The INR has declined 4.5% since the conflict began on February 28, tracking losses across other Asian currencies such as the Indonesian rupiah and Philippine peso. The depreciation reflects heightened investor caution and persistent pressure from elevated crude oil prices.

Oil Price Surge Deepens Economic Concerns
A sharp rise in Brent crude prices—from nearly $70 per barrel to around $115—has significantly impacted India’s macroeconomic outlook. Higher energy costs are expected to widen the current account deficit, increase inflationary pressures, and weigh on economic growth projections.
Economists have revised key indicators, including inflation forecasts and GDP growth estimates, while also factoring in a weaker currency outlook. The sensitivity of the INR to oil price movements remains a central concern given India’s reliance on energy imports.
Market Reaction and Bond Yield Movement
India’s benchmark Nifty 50 declined 0.3% during the session, reflecting cautious sentiment in equities.
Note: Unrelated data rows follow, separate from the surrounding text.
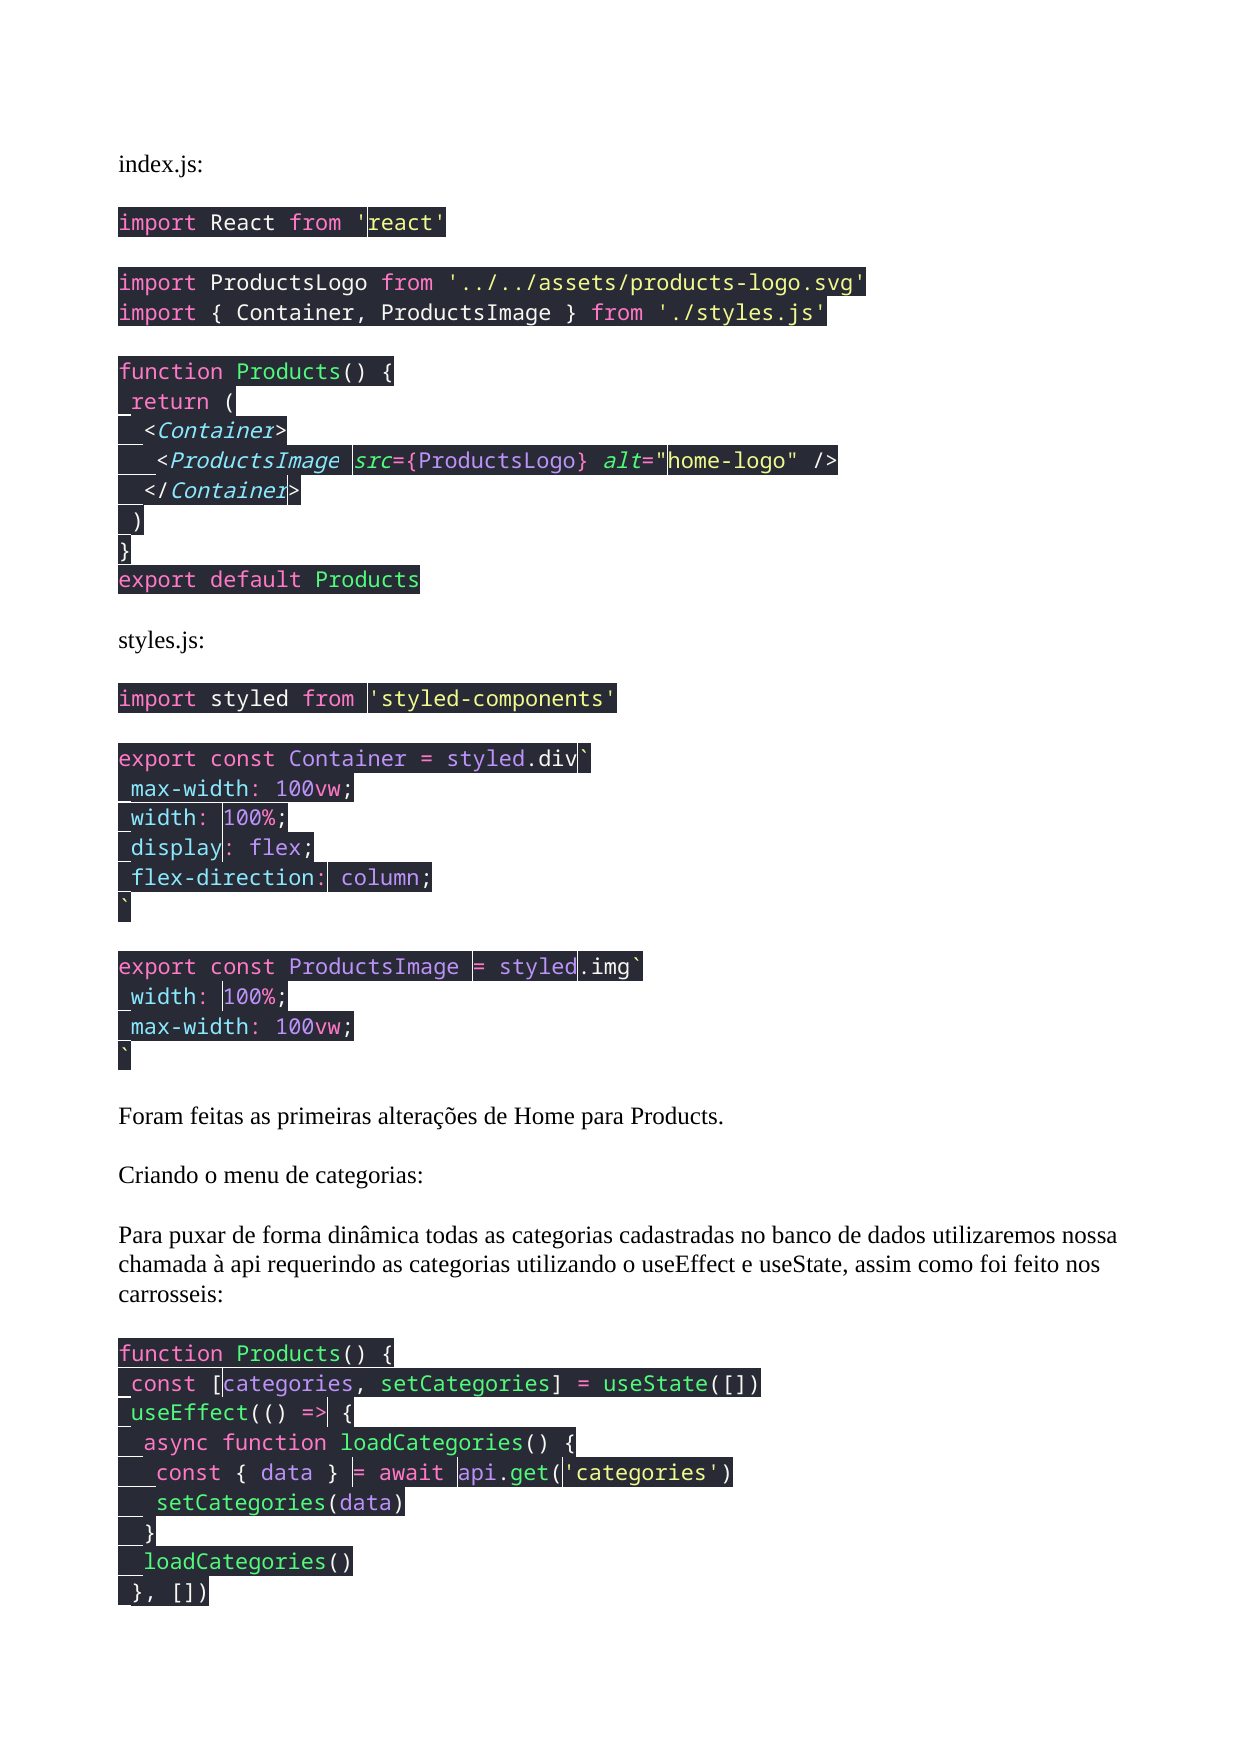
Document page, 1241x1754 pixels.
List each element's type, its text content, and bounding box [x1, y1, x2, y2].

text function Products() { [118, 1338, 1122, 1367]
text import React from 'react' [118, 207, 1122, 237]
text </Container> [118, 475, 1122, 505]
text Criando o menu de categorias: [118, 1159, 1122, 1189]
text setCategories(data) [118, 1487, 1122, 1516]
text export const ProductsImage = styled.img` [118, 951, 1122, 981]
text function Products() { [118, 356, 1122, 386]
text import styled from 'styled-components' [118, 683, 1122, 713]
text Foram feitas as primeiras alterações de Home para Products. [118, 1100, 1122, 1130]
text max-width: 100vw; [118, 1011, 1122, 1041]
text ` [118, 1041, 1122, 1070]
text ` [118, 892, 1122, 922]
text index.js: [118, 148, 1122, 177]
text display: flex; [118, 832, 1122, 862]
text flex-direction: column; [118, 862, 1122, 892]
text async function loadCategories() { [118, 1427, 1122, 1457]
text } [118, 535, 1122, 564]
text loadCategories() [118, 1546, 1122, 1576]
text }, []) [118, 1576, 1122, 1606]
text import { Container, ProductsImage } from './styles.js' [118, 296, 1122, 326]
text import ProductsLogo from '../../assets/products-logo.svg' [118, 267, 1122, 296]
text const { data } = await api.get('categories') [118, 1457, 1122, 1487]
text Para puxar de forma dinâmica todas as categorias cadastradas no banco de dados utilizaremos nossa chamada à api requerindo as categorias utilizando o useEffect e useState, assim como foi feito nos carrosseis: [118, 1219, 1122, 1308]
text const [categories, setCategories] = useState([]) [118, 1367, 1122, 1397]
text width: 100%; [118, 802, 1122, 832]
text <ProductsImage src={ProductsLogo} alt="home-logo" /> [118, 445, 1122, 475]
text return ( [118, 386, 1122, 416]
text } [118, 1516, 1122, 1546]
text export default Products [118, 564, 1122, 594]
text useEffect(() => { [118, 1397, 1122, 1427]
text max-width: 100vw; [118, 773, 1122, 802]
text styles.js: [118, 624, 1122, 654]
text export const Container = styled.div` [118, 743, 1122, 773]
text <Container> [118, 416, 1122, 445]
text ) [118, 505, 1122, 535]
text width: 100%; [118, 981, 1122, 1011]
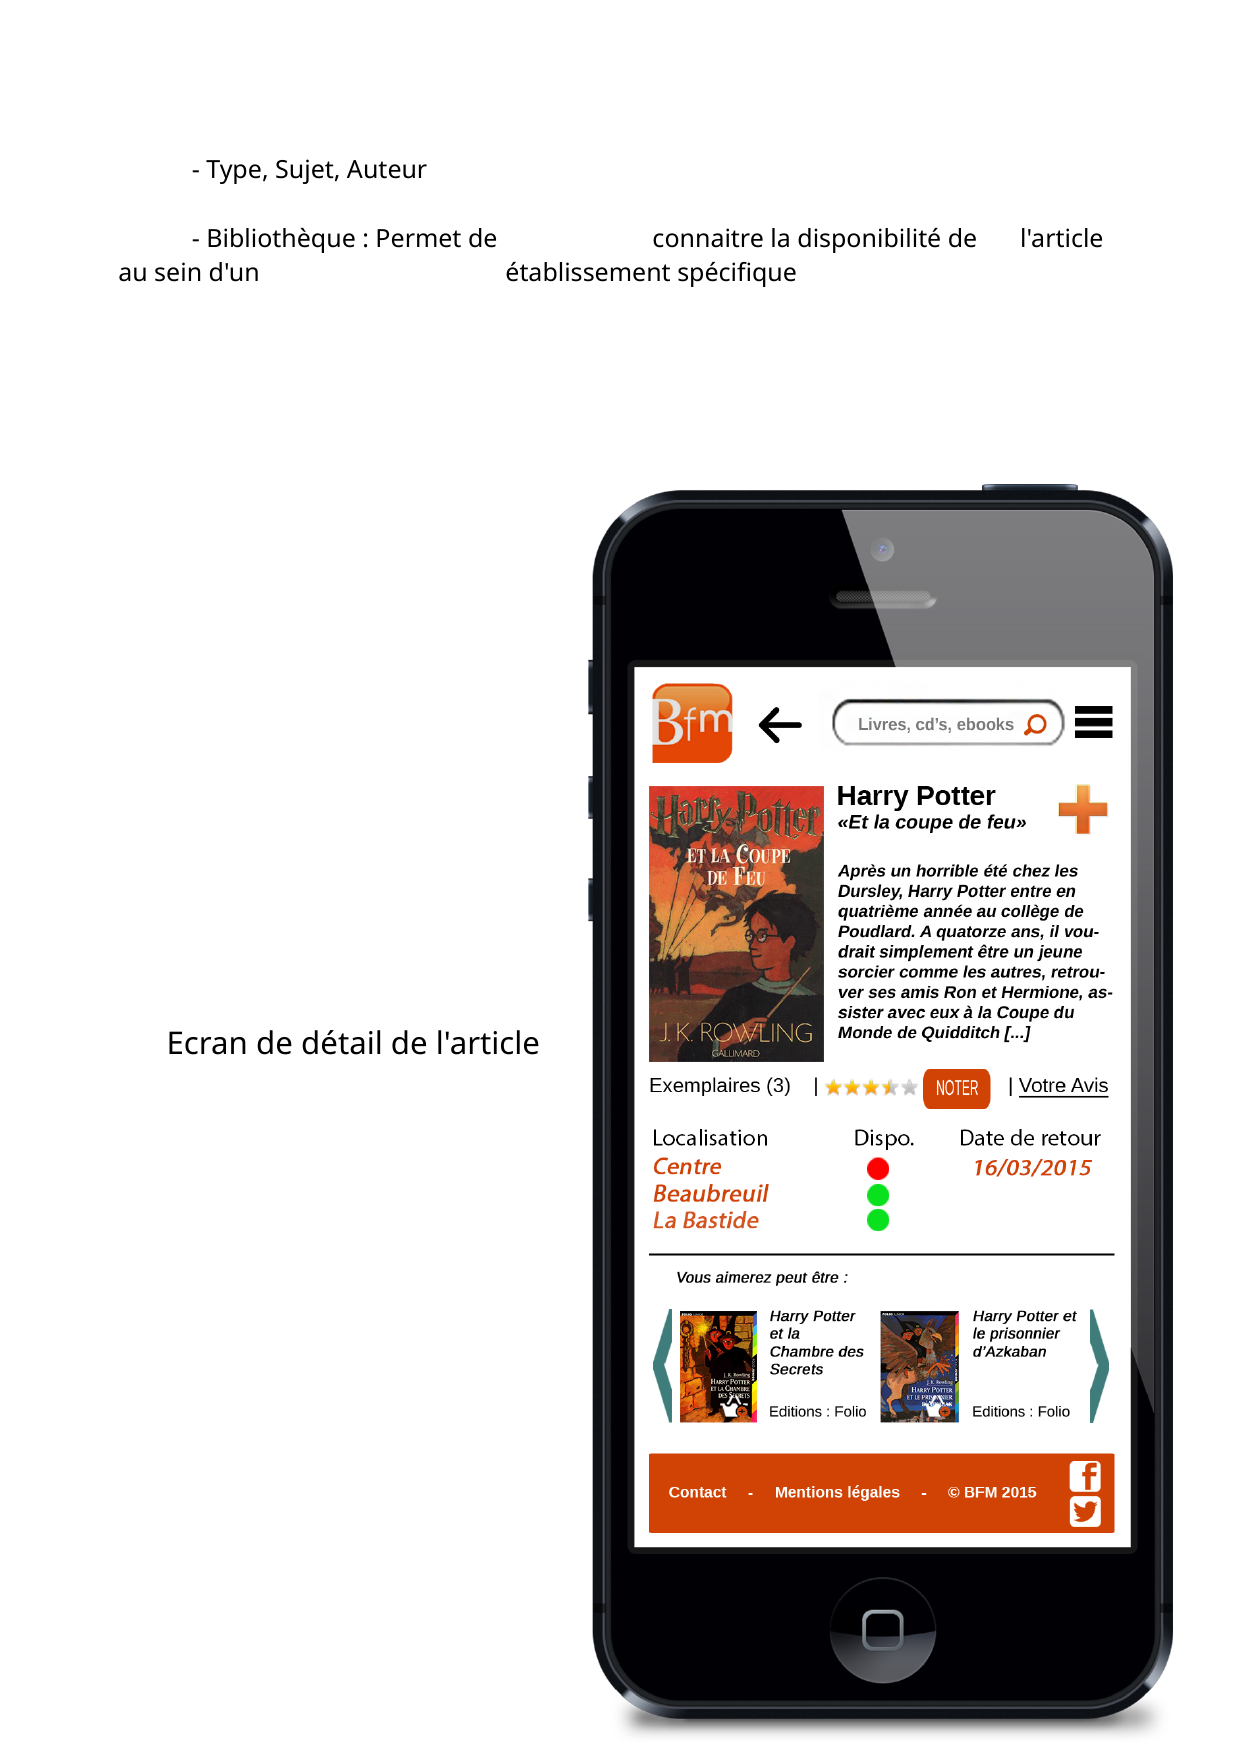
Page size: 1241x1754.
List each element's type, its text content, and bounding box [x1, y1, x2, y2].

picture [588, 473, 1175, 1754]
text - Bibliothèque : Permet de connaitre la disponibilité de l'article au sein d'un établissement spécifique [118, 220, 1122, 288]
text Ecran de détail de l'article [118, 1021, 588, 1063]
text - Type, Sujet, Auteur [118, 152, 1122, 186]
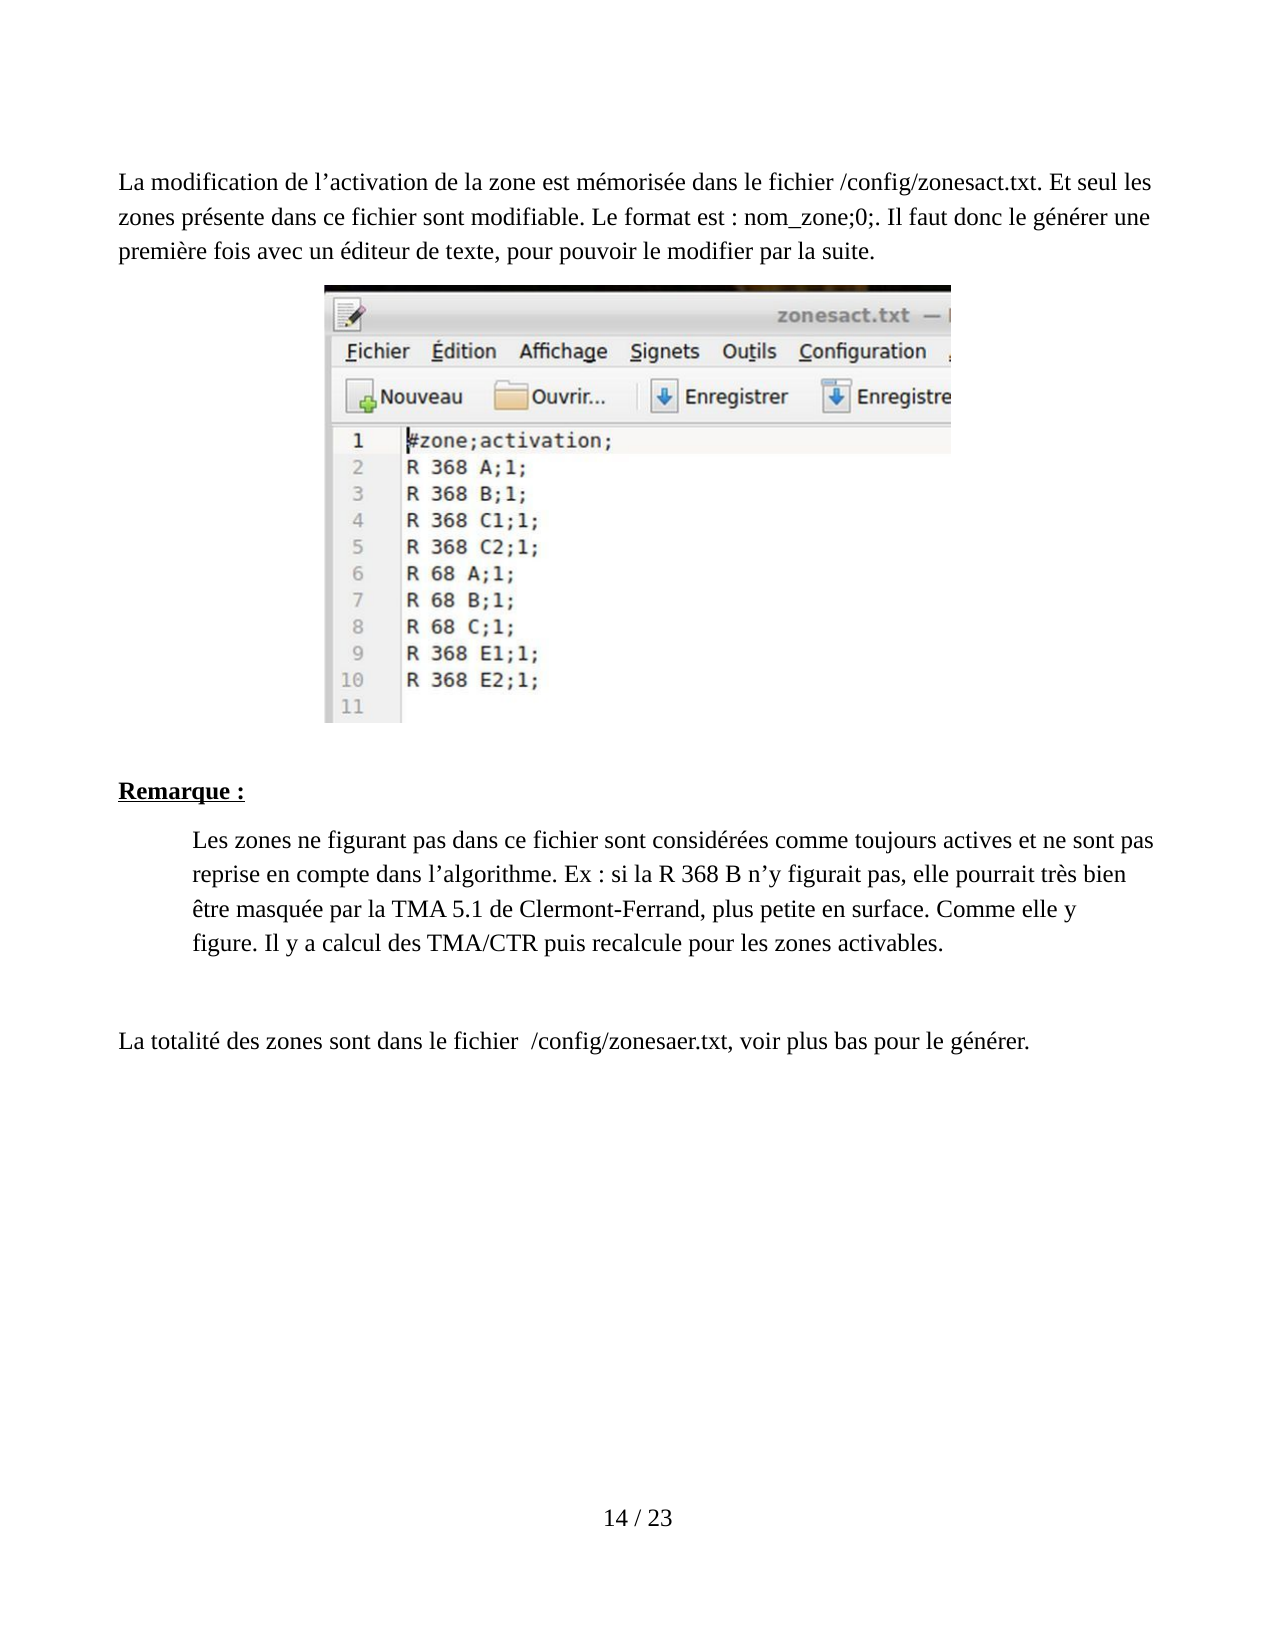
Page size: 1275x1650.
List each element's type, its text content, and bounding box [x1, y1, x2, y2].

text La modification de l’activation de la zone est mémorisée dans le fichier /config/zonesact.txt. Et seul les zones présente dans ce fichier sont modifiable. Le format est : nom_zone;0;. Il faut donc le générer une première fois avec un éditeur de texte, pour pouvoir le modifier par la suite. [118, 167, 1157, 265]
text Les zones ne figurant pas dans ce fichier sont considérées comme toujours actives et ne sont pas reprise en compte dans l’algorithme. Ex : si la R 368 B n’y figurait pas, elle pourrait très bien être masquée par la TMA 5.1 de Clermont-Ferrand, plus petite en surface. Comme elle y figure. Il y a calcul des TMA/CTR puis recalcule pour les zones activables. [118, 825, 1157, 957]
text Remarque : [118, 776, 1157, 804]
picture [324, 285, 951, 723]
text La totalité des zones sont dans le fichier /config/zonesaer.txt, voir plus bas pour le générer. [118, 1026, 1157, 1055]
Meanwhile, the yield on the 10-year government bond rose by 3 basis points to 7.04%, indicating pressure in debt markets as investors adjust expectations.
Currency volatility has also influenced capital flows, with foreign investors remaining sensitive to global risk factors and domestic macroeconomic signals.
Policy Response and Central Bank Actions
The Reserve Bank of India is evaluating measures to increase dollar inflows and stabilize foreign exchange reserves. These include reviving schemes to attract deposits from non-resident Indians and removing withholding tax on overseas bond investments.
The central bank has actively intervened in both spot and forward FX markets. This intervention is reflected in declining FX reserves and a rise in short dollar forward positions, which have crossed $100 billion.
Traders reported dollar sales near the 95.40 level, likely conducted through state-run banks on behalf of the central bank to limit excessive volatility.
Global Central Banks Respond to Currency Pressure
Other central banks have also responded to currency pressures driven by high oil prices. The Bank of Japan has reportedly intervened to support the yen, while Indonesia’s central bank signaled continued actions to stabilize its currency after it hit record lows.
These coordinated responses highlight the broader impact of geopolitical tensions on global financial stability and currency markets.
Key Risks
- Sustained high oil prices may widen India’s current account deficit significantly.
- Continued INR depreciation could increase imported inflation and pressure consumers.
- Declining FX reserves may limit central bank intervention capacity.
- Global risk aversion could reduce foreign capital inflows into Indian markets.
Technical Summary
USD/INR is currently trading at 95.34, well above its 51-day Simple Moving Average near 92.98, indicating a strong upward trend.The price structure shows a clear pattern of higher highs and higher lows, reflecting sustained momentum in the currency pair.
The 14-day RSI is at 71.21, approaching overbought territory. This suggests that while the trend remains strong, the pair may see some consolidation or short-term pullback. The immediate support zone is placed near 91.00–89.00. On the upside, resistance is seen near 98.00–100.00. A sustained move above 95.50 could extend the current trend further.

Summary
The INR reached a record low of 95.40 per USD amid U.S.–Iran tensions and rising oil prices. The currency has fallen 4.5% since late February, reflecting pressure on India’s external balances. Policymakers are considering measures to attract capital inflows, while central bank interventions continue.
FAQs
Why did the Indian rupee hit a record low?
The INR weakened due to rising oil prices and global uncertainty triggered by escalating U.S.–Iran geopolitical tensions affecting markets.
How do oil prices impact the Indian rupee?
Higher oil prices increase import bills, widen deficits, and raise inflation, which puts downward pressure on the INR.
What actions is the RBI taking to stabilize the rupee?
The RBI is intervening in FX markets and considering steps to attract foreign capital and increase dollar inflows.